Task instructions: If a record contains a picture, leave the picture out and copy everything else exactly.

Records to process:
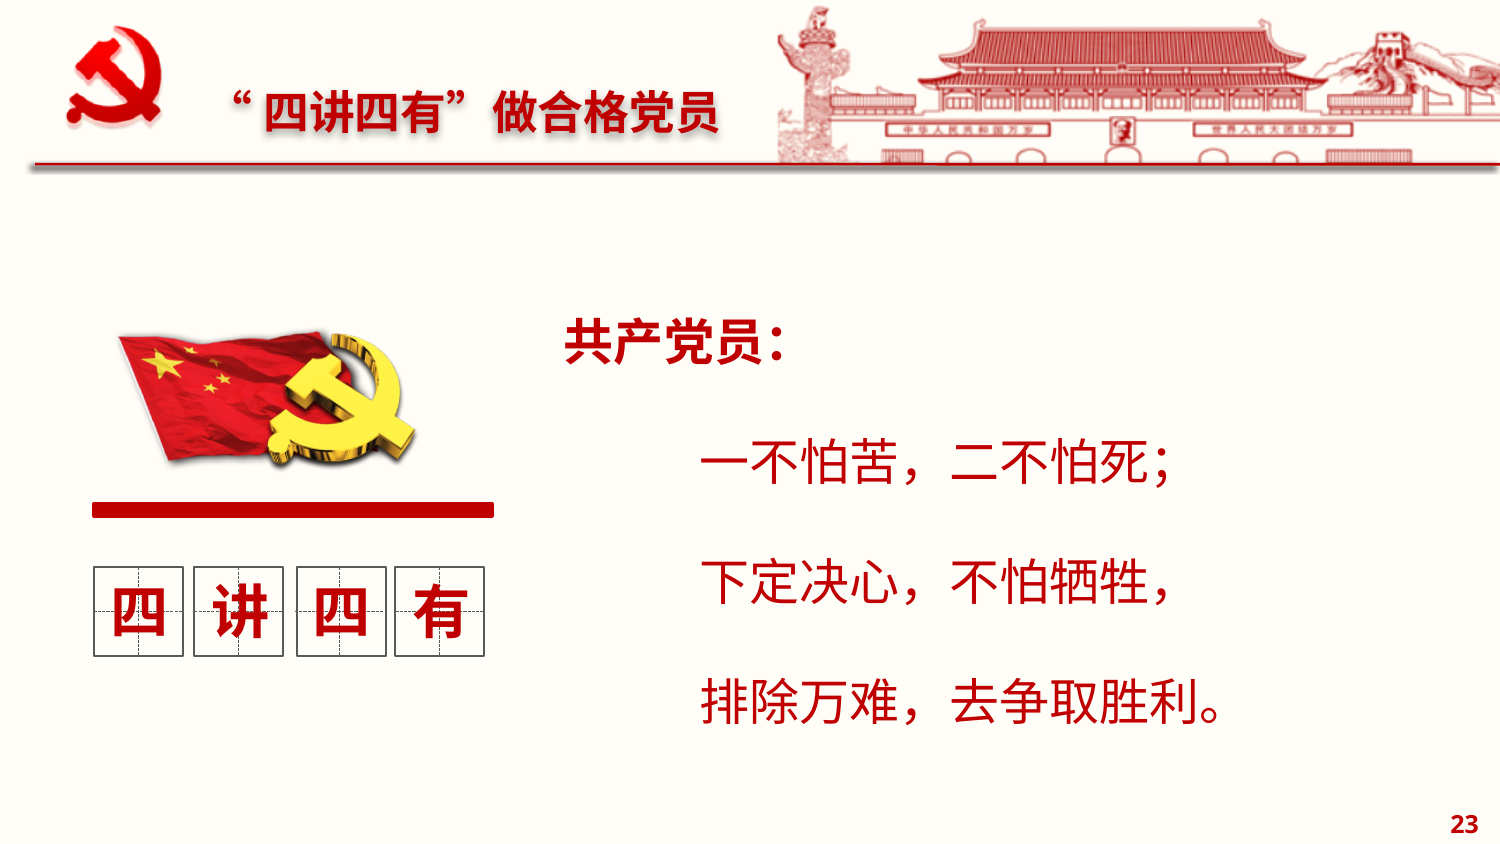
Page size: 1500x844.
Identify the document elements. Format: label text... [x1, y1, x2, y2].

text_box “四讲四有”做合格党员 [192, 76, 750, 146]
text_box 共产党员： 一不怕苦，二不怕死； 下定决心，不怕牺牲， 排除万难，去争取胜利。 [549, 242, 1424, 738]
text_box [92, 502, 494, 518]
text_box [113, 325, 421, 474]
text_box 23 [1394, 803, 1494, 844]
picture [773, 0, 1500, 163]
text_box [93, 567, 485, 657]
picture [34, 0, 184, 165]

Finished task:
Page size: 1500x844.
Identify the document elements. Format: label text... [x1, y1, x2, y2].

text_box “四讲四有”做合格党员 [192, 76, 750, 146]
text_box 共产党员： 一不怕苦，二不怕死； 下定决心，不怕牺牲， 排除万难，去争取胜利。 [549, 242, 1424, 738]
text_box [92, 502, 494, 518]
text_box [113, 325, 421, 474]
text_box 23 [1394, 803, 1494, 844]
picture [773, 0, 1500, 163]
text_box [93, 567, 485, 657]
picture [34, 0, 184, 165]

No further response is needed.